11-го, около полудня, я получил наконец лошадей, приготовил все к отъезду и затем, приняв из придворной кассы его высочества 75 рублей на прогоны и из императорского приказа или канцелярии 27 рублей 36 копеек на фураж отсюда до Новгорода (потому что до этого города нельзя получать его без платы), отправился в час пополудни с своими людьми и лошадьми в путь и в тот же день проехал 25 верст. Еще не доезжая до первой станции, я встретил на дороге обеих императорских принцесс со всею их свитою, довольно многочисленною. Они вскоре после меня оставили С.-Петербург и ехали в сопровождении тайного советника Толстого. Моя свита состояла со мною из 8 человек, но кроме того с нами были большая карета его высочества, недавно привезенная из Берлина, и 5 небольших саней, из которых одни служили мне дорожным экипажем. С половины дороги я послал солдата вперед для заготовления квартиры, что он и исполнил как нельзя лучше; все нужные распоряжения насчет фуража были сделаны им с необыкновенной поспешностью, несмотря на то что мы поздно прибыли на место. Я велел одному из конюхов спать в конюшне при лошадях и иметь там всю ночь засвеченный фонарь; поставил также крестьянина караулить карету и прочие вещи, приказав ему в то же время смотреть, чтобы никто из ямщиков не уводил своих лошадей: они хотя и получают известную плату, однако ж до того измучены усиленною ездою, что охотно оставляют уже заработанные ими деньги и возвращаются домой.

1722

Январь

27-го. После обеда приехал г. Кампредон в глубочайшем трауре и передал его королевскому высочеству два письма, в которых извещалось о смерти матери регента Франции. По этому случаю траур при императорском дворе будет наложен уже завтра, а при нашем послезавтра.
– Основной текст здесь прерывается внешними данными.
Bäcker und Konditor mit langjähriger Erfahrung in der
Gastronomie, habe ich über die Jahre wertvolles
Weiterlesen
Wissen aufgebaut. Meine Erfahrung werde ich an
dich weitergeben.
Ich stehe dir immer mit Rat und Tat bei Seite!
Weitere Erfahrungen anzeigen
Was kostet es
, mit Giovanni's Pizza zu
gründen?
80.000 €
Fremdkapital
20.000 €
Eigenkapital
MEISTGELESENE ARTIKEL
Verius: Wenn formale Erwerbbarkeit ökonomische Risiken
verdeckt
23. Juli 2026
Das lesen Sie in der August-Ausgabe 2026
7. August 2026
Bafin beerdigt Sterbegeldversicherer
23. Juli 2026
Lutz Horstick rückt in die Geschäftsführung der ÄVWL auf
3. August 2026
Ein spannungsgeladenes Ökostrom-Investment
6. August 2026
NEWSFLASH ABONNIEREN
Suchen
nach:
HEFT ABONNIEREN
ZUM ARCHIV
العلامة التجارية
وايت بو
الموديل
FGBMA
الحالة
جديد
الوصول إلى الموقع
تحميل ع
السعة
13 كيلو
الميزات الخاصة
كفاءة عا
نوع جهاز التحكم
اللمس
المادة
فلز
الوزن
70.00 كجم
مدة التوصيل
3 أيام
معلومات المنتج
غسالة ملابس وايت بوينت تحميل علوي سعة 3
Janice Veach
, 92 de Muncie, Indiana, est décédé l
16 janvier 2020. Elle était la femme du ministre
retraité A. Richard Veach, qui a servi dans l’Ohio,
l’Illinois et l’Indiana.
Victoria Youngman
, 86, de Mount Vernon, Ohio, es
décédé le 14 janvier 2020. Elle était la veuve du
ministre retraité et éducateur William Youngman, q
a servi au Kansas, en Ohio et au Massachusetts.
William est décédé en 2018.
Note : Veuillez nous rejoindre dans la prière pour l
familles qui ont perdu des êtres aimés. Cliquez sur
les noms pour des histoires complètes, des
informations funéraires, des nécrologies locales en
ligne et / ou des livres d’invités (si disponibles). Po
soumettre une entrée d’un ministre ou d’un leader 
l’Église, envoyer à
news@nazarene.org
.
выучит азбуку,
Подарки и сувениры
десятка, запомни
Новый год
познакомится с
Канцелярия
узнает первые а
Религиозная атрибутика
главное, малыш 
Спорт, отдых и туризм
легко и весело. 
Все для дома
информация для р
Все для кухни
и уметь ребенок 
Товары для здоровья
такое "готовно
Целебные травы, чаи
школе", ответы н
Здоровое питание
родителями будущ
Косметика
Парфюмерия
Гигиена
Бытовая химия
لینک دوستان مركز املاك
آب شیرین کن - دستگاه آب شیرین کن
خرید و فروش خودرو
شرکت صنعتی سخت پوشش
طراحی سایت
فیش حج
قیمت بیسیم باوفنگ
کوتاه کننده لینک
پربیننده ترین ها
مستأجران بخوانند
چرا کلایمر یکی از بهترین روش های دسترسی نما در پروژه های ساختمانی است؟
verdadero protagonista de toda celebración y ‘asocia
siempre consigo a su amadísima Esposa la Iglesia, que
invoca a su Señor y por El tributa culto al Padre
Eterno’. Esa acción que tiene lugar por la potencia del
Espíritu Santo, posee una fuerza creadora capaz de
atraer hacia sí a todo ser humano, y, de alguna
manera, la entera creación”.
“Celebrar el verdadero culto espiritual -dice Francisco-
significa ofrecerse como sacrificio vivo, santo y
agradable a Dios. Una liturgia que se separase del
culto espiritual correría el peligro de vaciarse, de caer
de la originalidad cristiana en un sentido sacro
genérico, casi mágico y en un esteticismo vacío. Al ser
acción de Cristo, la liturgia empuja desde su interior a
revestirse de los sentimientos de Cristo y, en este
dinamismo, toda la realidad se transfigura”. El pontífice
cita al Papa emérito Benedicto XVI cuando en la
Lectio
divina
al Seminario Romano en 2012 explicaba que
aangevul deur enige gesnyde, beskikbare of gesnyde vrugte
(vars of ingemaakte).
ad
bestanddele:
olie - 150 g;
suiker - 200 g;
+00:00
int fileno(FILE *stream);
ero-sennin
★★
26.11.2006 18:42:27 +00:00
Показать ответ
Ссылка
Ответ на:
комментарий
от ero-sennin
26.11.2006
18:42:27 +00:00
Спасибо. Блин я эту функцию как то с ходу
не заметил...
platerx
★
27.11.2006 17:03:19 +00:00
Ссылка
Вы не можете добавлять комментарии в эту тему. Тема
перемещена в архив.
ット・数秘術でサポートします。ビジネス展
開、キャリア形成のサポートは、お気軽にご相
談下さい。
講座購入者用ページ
После 5 часов его королевское высочество с Измайловым и со всею своею свитою в величайшем параде отправился в Старо-Преображенское, где назначено было праздновать день рождения старшей императорской принцессы Анны. Мы нашли там императрицу, герцогиню Мекленбургскую, сестру ее – принцессу Прасковию и всех находящихся в Москва знатных дам, начиная с 10-летнего возраста, также множество мужчин. Все они уже заняты были танцами, продолжавшимися до 11 часов, когда приехал император, который перед тем пировал в нашей Слободе сперва у купца Конау, потом у молодого купца Мейера. Императрица в этот раз много говорила с его королевским высочеством, нашим герцогом, равно как и император, разговаривавший, впрочем, в продолжение короткого времени, проведенного им с нами, большей частью с приехавшим накануне из Франции послом Долгоруким. В то время как герцог в ожидании его величества прохаживался в передней, мы увидели там дочь несчастного Писарева, до того закутанную и убитую горестью, что ее почти нельзя было узнать. Она говорила с капитаном, который исправлял теперь должность обер-прокурора, и намеревалась, если будет удобный случай, пасть к ногам императрицы и просить за своего несчастного отца.
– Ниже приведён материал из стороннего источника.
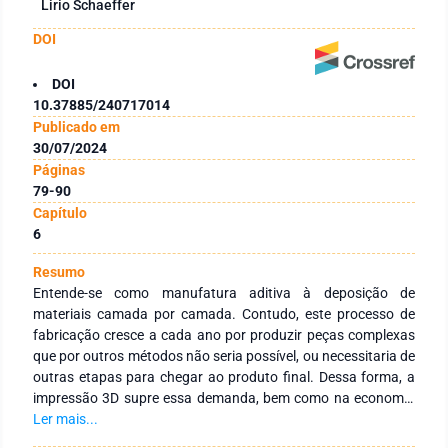
Lirio Schaeffer
DOI
DOI
10.37885/240717014
Publicado em
30/07/2024
Páginas
79-90
Capítulo
6
Resumo
Entende-se como manufatura aditiva à deposição de
materiais camada por camada. Contudo, este processo de
fabricação cresce a cada ano por produzir peças complexas
que por outros métodos não seria possível, ou necessitaria de
outras etapas para chegar ao produto final. Dessa forma, a
impressão 3D supre essa demanda, bem como na economia
de matéria-prima para a fabricação, já que ao adicionar
Ler mais...
material camada por camada, a peça está pronta para uso,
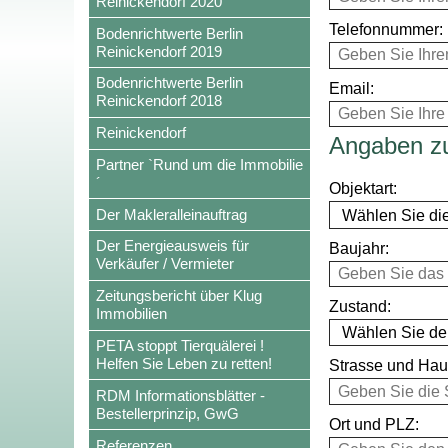
Reinickendorf 2020
Telefonnummer:
Bodenrichtwerte Berlin
Reinickendorf 2019
Bodenrichtwerte Berlin
Email:
Reinickendorf 2018
Reinickendorf
Angaben z
Partner `Rund um die Immobilie
´
Objektart:
Der Makleralleinauftrag
Der Energieausweis für
Baujahr:
Verkäufer / Vermieter
Zeitungsbericht über Klug
Zustand:
Immobilien
PETA stoppt Tierquälerei !
Helfen Sie Leben zu retten!
Strasse und Ha
RDM Informationsblätter -
Bestellerprinzip, GwG
Ort und PLZ:
Referenzen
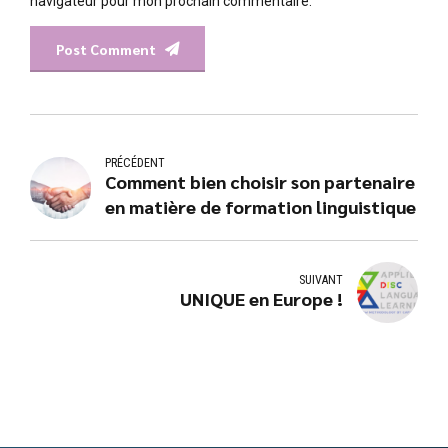
navigateur pour mon prochain commentaire.
Post Comment
PRÉCÉDENT
Comment bien choisir son partenaire
en matière de formation linguistique
SUIVANT
UNIQUE en Europe !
Портрет царицы в пожилом возрасте, одетой по новой европейской моде.

Художник И. Н. Никитин. 1720-е гг.

Царица Прасковья Федоровна (1664–1723) – русская царица, супруга царя Ивана V (с 1684 года), мать императрицы Анны Иоанновны


Между тем нам сообщили за верное, что у Шафирова уже вчера Брюс отобрал голубую ленту, а Мамонов шпагу; также что последний запечатал все шафировские и писаревские вещи и из первых уже несколько сундуков отвез в Преображенское. Прежде чем общество разошлось, полицеймейстер всем объявил, что послезавтра собранию назначено быть у его высочества, нашего герцога, и что гости обязаны явиться туда в черном платье. Обо всем этом мы ничего не знали до тех пор, пока г. Измайлов незадолго до означенной повестки не сказал его высочеству, что император приказал, чтоб ассамблея тотчас после него была у нас. Надобно было согласиться, несмотря на всю краткость срока.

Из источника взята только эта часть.